Toronto Star

Bus with refugees sent to Merkel’s doorstep

German politician organized trip to criticize impact of migrant policy on small cities

- KIRSTEN GRIESHABER

BERLIN— A bus carrying 31Syrian refugees arrived from southern Germany in Berlin on Thursday night as a district councillor in Bavaria followed up on his pledge to Chancellor Angela Merkel that he’d send refugees her way if his district could no longer provide accommodat­ion for them.

The act came amid ongoing concerns about how Germany will deal with the 1.1 million asylum seekers that flooded in last year. Peter Dreier, a Landshut district councillor, said he wanted to “send a sign that refugee policy cannot continue like this.”
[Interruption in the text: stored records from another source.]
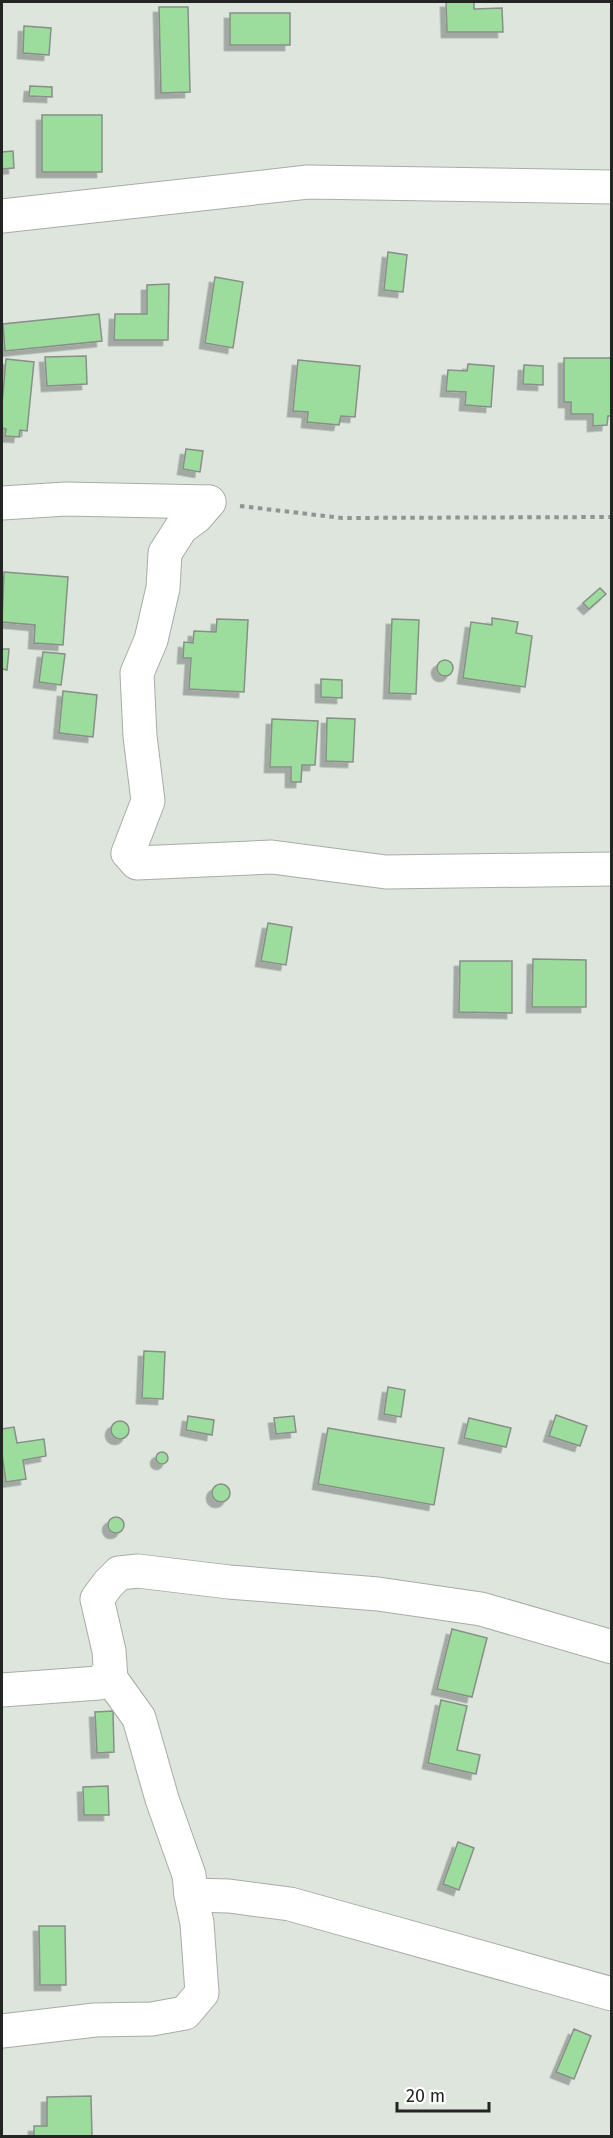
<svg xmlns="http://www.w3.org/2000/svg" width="613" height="2138" viewBox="0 0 613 2138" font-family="'Fira Sans',sans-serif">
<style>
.building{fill:#9cdd9d;stroke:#888f88;stroke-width:1.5;filter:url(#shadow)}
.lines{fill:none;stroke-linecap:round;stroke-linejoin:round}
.minor-casing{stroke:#a6ada6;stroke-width:35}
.path{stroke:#8f958f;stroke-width:4;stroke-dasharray:4.5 4.5;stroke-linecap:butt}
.minor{stroke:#fff;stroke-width:33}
</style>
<defs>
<filter id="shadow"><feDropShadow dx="-5.5" dy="5.5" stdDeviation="0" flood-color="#0004"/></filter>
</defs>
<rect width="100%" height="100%" fill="#dde5dd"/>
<g class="building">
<path d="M446,2H474V9L502,8L503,32H447Z"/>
<path d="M159,7H188L190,92L161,93Z"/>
<rect x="230" y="13" width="60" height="32"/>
<path d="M24,26L51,28L49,55L23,53Z"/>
<path d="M30,86L52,87V97L29,96Z"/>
<rect x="42" y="115" width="60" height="57"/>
<path d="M13,151L14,168L2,169V152Z"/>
<path d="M388,252L407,255L403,292L384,290Z"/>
<path d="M215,277L243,282L233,348L205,343Z"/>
<path d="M169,284L168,340H114L115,314H147V285Z"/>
<path d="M99,314L102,341L5,351L3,324Z"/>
<path d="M86,356L87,384L47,386L45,357Z"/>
<path d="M564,358H612V416H608L607,425L593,426V414H571V402H564Z"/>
<path d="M6,359L34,362L27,431L20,430L19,437L5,436L6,429L2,428V405Z"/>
<path d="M298,360L360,366L355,417L341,416L339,425L307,422L308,412L293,411Z"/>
<path d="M468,364L494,366L491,407L465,405L466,392L446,391L448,370L467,371Z"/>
<path d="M524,365L543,366V385L523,384Z"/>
<path d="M186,449L203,451L200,472L183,469Z"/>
<path d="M4,572L68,577L63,645L34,643L35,625L2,622Z"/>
<path d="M600,588L606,594L589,609L583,603Z"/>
<path d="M492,618L518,622L516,633L532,636L525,687L463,678L471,622L492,625Z"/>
<path d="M217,619L248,620L244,692L189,689L191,658H183L184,642L193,643L194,631L216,632Z"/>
<path d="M392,619L419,620L416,694L389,693Z"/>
<path d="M2,649H9L7,670L2,669Z"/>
<path d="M43,652L65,654L61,685L39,682Z"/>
<circle cx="445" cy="668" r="8"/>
<path d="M321,679L342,680V698L321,697Z"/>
<path d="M63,691L97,695L93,737L59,733Z"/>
<path d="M327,718L355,719L353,762L326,761Z"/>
<path d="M272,719L318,721L315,765H302L301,782H291V767H270Z"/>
<path d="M268,923L292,927L286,965L261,961Z"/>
<path d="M533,959L586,960V1007H532Z"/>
<path d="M460,961H512V1013L459,1012Z"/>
<path d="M144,1351L165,1352L163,1399L142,1398Z"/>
<path d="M388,1387L405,1390L401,1417L384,1414Z"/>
<path d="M556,1415L587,1426L580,1446L549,1436Z"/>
<path d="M188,1416L214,1420L212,1435L186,1430Z"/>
<path d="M294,1416L296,1432L276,1434L274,1418Z"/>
<path d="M469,1418L511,1428L506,1447L464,1438Z"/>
<circle cx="120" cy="1430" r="9"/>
<path d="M14,1427L17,1443L44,1439L46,1456L23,1460L26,1479L6,1482L2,1454V1429Z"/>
<path d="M328,1428L444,1448L434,1505L318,1484Z"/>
<circle cx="162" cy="1458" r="6"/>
<circle cx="221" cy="1493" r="9"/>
<circle cx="116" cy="1525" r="8"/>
<path d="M452,1629L487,1638L472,1697L437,1689Z"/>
<path d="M441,1700L467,1706L457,1750L480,1755L476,1774L428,1763Z"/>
<path d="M113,1711L114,1752L97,1753L95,1712Z"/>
<path d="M108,1786L109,1815H84L83,1787Z"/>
<path d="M458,1842L474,1848L459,1890L443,1884Z"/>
<path d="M39,1926H65L66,1985H40Z"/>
<path d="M574,2029L591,2036L574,2079L556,2072Z"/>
<path d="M91,2096L92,2136H34V2126H47V2097Z"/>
</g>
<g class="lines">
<g class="minor-casing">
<g id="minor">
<path d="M2,216L308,182L612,187"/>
<path d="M209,502L196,517L181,528L165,553L163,588L151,640L137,673L140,736L148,801L128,853L137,863L272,857L386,872L612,869"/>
<path d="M2,503L66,499L209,502"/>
<path d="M2,1690L99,1683L110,1672"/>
<path d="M191,1895L229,1896L290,1904L612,1994"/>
<path d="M2,2031L95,2020L152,2019L185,2013L202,1993L197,1923L191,1895L189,1875L162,1799L139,1718L111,1679L109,1651L97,1599L108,1584L119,1573L138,1571L229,1582L378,1594L481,1609L612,1647"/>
</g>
</g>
<path class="path" d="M240,506L342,518L612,517"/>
<use href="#minor" class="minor"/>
</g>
<rect width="613" height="2138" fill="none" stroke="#222522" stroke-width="6"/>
<path d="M397 2102v9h92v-9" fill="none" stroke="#222522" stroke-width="3"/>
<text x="406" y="2102" font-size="18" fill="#222522" stroke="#ffffff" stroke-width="4.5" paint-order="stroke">20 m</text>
</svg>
Dreier said he had talked with Merkel on the phone last year. He said he warned her that Landshut was reaching its capacity for housing asylum seekers and told her he’d put refugees on buses to Berlin if his district could no longer handle the influx.

The bus arrived shortly after 6 p.m. in front of Merkel’s chanceller­y in the centre of Berlin. Several police officers shielded the 31refugees from reporters as officials asked them to board another bus waiting nearby that was to take them to local shelters. However, the refugees refused to leave the bus and after a two-hour wait in front of the chanceller­y, the bus left for an overnight accommodat­ion.

Merkel’s spokesman Steffen Seibert said in a statement that the city of Berlin had agreed to offer accommodat­ion for the refugees for their first night in Berlin.

Both German news channel n-tv and Zeit newspaper’s online edition reported their reporters had talked to refugees during the ride to Berlin and that the migrants didn’t know the trip had been organized as an act to criticize Merkel’s refugee policy. Landshut spokesman Elmar Stoettner told The Associated Press earlier on Thursday that all 31 refugees on the bus had been granted asylum in Germany and volunteere­d to participat­e in the bus trip.

Stoettner also said that some have relatives in the German capital and others would probably “go back to Bavaria if in Berlin they say that they don’t want them.”

Countering the district councillor’s criticism of the government’s refugee policy, Seibert said in the statement, that while the government is aware of the fact that the high number of refugees is a challenge for the communitie­s, it also supports them financiall­y in handling the crisis.